Mar 21, 2017, 10:30 AM
The event was characterized by a march-past and speeches from the July 22nd Square to Arch 22 in Banjul led by the Gambia Police Band signifying the importance of the day.
Abdoulie T.B. Jarra, Permanent Secretary of the Minister of Environment, Climate Change, Water, Wildlife and Fisheries, in delivering a statement on behalf of his Minister Pa Ousman Jarju, said MESA is a 3-year ECOWAS project launched in December 2014 in The Gambia.
He said their aim is to increase information management, decision making and planning capacity of the African continent among regional and national institutions mandated for environment, climate change, food security and related responsibilities by enhancing access to and exploitation of relevant earth observation applications in Africa.
He added that MESA is AU-EU funded project that builds on results of previous projects such as the preparation for the use of meteo-sat second generation in Africa-PUMA project 2001-2005 and the African monitoring of environment for the sustainable development (AMESD) programme 200-2013.
This is being achieved by enhancing access to reliable, timely and accurate land, marine and climate data and information for Africa, he said.
“MESA is exploiting Earth Observation (EO) data and technologies to promote socio-economic progress towards achieving sustainable development goals,” he added.
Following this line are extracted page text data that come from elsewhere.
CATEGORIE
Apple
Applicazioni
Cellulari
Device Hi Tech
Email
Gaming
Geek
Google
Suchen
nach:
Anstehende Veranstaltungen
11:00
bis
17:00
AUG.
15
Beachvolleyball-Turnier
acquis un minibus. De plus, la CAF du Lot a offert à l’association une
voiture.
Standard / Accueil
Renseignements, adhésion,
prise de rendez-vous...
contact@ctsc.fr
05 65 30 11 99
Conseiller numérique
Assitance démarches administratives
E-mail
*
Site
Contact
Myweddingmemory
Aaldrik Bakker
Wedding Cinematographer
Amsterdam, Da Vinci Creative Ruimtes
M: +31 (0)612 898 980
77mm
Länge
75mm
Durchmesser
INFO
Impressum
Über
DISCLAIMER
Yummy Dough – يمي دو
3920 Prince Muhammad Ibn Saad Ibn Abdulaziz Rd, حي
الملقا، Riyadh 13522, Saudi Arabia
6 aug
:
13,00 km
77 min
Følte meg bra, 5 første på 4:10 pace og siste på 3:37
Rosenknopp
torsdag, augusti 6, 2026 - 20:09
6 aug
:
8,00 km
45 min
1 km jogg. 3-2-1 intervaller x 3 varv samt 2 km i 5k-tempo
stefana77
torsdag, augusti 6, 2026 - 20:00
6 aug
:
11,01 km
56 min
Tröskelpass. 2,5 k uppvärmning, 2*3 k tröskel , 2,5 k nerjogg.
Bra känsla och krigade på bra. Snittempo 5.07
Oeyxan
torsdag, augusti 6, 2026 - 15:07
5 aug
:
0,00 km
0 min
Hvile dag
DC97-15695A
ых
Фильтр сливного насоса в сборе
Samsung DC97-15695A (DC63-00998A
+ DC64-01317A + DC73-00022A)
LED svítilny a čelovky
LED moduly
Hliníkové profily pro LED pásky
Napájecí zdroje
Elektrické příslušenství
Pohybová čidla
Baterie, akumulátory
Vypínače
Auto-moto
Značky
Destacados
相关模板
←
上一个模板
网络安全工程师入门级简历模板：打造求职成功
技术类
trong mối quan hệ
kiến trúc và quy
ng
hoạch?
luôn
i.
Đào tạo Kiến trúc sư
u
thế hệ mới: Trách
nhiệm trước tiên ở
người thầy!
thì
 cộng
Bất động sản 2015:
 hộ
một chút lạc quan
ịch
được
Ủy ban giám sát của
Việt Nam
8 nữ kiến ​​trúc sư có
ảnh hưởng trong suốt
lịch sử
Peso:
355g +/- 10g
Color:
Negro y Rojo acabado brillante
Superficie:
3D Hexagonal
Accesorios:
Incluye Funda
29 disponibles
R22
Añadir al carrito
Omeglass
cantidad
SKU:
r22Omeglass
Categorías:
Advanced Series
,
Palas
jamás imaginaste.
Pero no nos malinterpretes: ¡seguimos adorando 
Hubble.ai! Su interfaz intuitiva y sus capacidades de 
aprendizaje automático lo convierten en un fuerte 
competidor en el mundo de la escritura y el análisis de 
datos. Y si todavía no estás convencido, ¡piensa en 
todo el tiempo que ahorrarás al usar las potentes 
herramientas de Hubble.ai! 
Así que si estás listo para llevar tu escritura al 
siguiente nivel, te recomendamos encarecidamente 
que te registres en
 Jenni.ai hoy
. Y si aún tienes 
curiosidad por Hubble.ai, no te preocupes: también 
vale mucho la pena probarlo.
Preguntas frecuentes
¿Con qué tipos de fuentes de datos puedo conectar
He said further: “The purpose of today’s Earth Observation Day celebration is to strengthening policy development framework of participating member states by sensitizing fisheries managers and other stakeholders on the objectives of the MESA project and encouraging them to utilize the products and services in their national policy development framework.
“As you all know the fisheries sector is presently threatened due to the impacts of climate change, poor management practices and over-increasing challenges from illegal, unreported and unregulated (IUU fishing) by some artisanal and industrial fisheries sectors actors, thereby contributing to over exploitation of fisheries and other marine resources.”
The consequences of IUU fishing are the scarcity of fisheries resources, lack of fish products in the markets and above all food insecurity, he said, adding that these are important economic losses and irreversible threats of destruction on our marine fisheries resources.
He emphasized the need to strengthen the fisheries surveillance unit in collaboration with the Gambia navy.
Concluding he thanked all for observing the EO day, bearing in mind that, “there is a great need to protect the planet we all live in through best practices and informed human actions and public policy choices”.